_Assignment a_. Using the forum thread about the ViP-211 and ViP-622 support forums, decide whether each statement agrees with it: (i) the ViP-211 is also known as the 411; (ii) Bill R is most interested in reading about the ViP-211; (iii) general HD comments belong in the ViP-622 Support Forum. Answer yes or no for each, quoting the deciding words of the forum thread.

_Text segment_.
# ViP-211 and ViP-622 Support Forums



## James Long (Apr 17, 2003)

ViP-211 and 411 owners ...

Check out the "ViP-211 (411) Support Forum."

We now have a special place for you to ask support questions about the ViP-211 (also known as the 411) and make feature requests. Hopefully as more customers get their hands on the new receiver the ViP-211 forum will grow into a vibrant place to figure out how to make your 211 do what you want it to do.

JL


----------



## Bill R (Dec 20, 2002)

Great! I am very interested to see what users think of their new HD receivers.

I hope when the time comes (when they are available) an area will be added for the ViP622 HD DVR. That is the receiver I am really interested in reading about.


----------



## tnsprin (Mar 16, 2003)

If you have a 411 or, some how, a vip211, please start posting. All of us are waiting to hear what is good or bad about then new mpeg4 receivers.

And as soon as availale please mention in particular what you think of Mpeg4 channels.


----------



## James Long (Apr 17, 2003)

ViP-622 owners ... and potential owners ...

Check out the "ViP-622 Support Forum".

We now have a special place for you to ask support questions about the ViP-622 and make feature requests. Hopefully as customers get their hands on the new receiver the ViP-622 forum will grow into a vibrant place to figure out how to make your 622 do what you want it to do.

Remember, the "Support" forums are for specifically supporting the named receiver. Please keep your general HD comments here in the Dish Network™ High Definition Support and Discussion forum. Thanks!


----------

_Assignment b_. Turn the entries from the line containing "median 7.8, box" through the end of the entries into a numbered list, leaving out blank lines and the pictures.

_Supplied entries_.
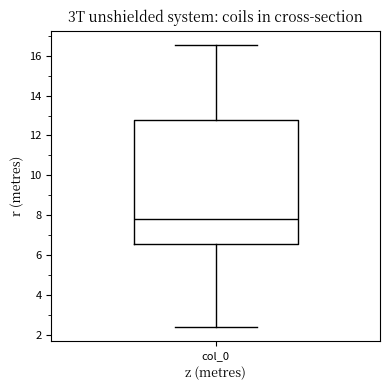

Transcribe this box plot: give where the median line is, the range the box spans, and where the two whiskers end, as read against the y-axis. The values are not printed on the chart, so give them approximately, as read against the axis.

median 7.8, box 6.6 to 12.8, whiskers 2.4 to 16.6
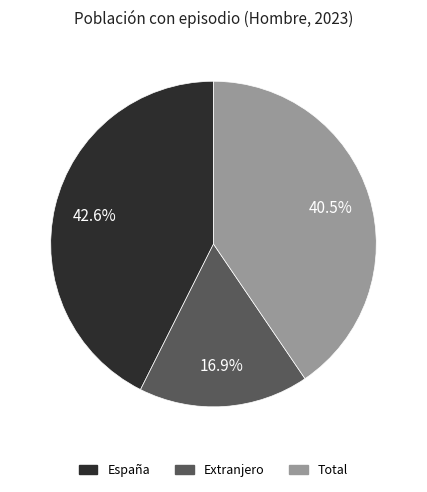

Which has a higher value, España or Extranjero?

España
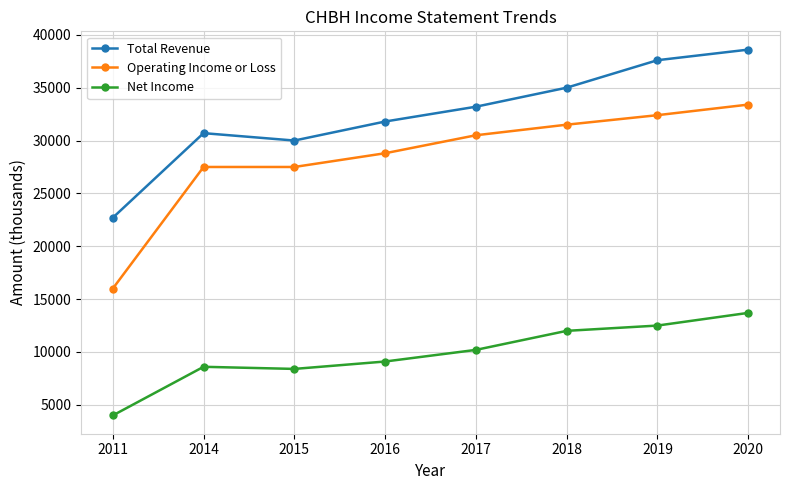

Between 2015 and 2016, which series saw the biggest shift?

Total Revenue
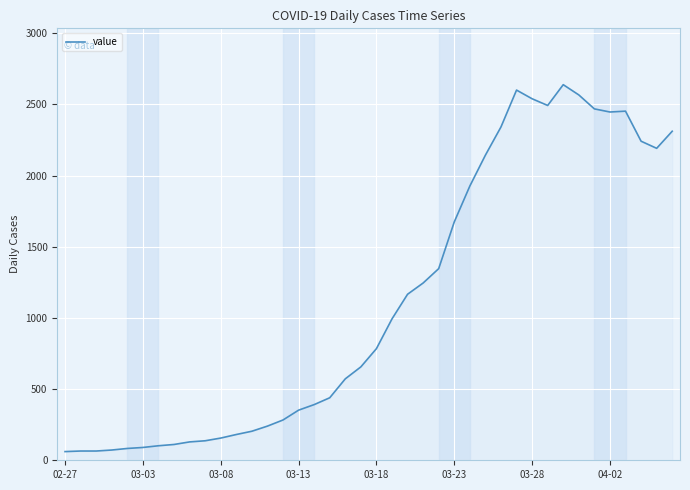

What is the minimum value shown in the chart?

61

_Exercise solution a_.
(i) Yes: "the ViP-211 (also known as the 411)"
(ii) No: "I hope when the time comes (when they are available) an area will be added for the ViP622 HD DVR. That is the receiver I am really interested in reading about."
(iii) No: "Please keep your general HD comments here in the Dish Network™ High Definition Support and Discussion forum."

_Exercise solution b_.
1. median 7.8, box 6.6 to 12.8, whiskers 2.4 to 16.6
2. Which has a higher value, España or Extranjero?
3. España
4. Between 2015 and 2016, which series saw the biggest shift?
5. Total Revenue
6. What is the minimum value shown in the chart?
7. 61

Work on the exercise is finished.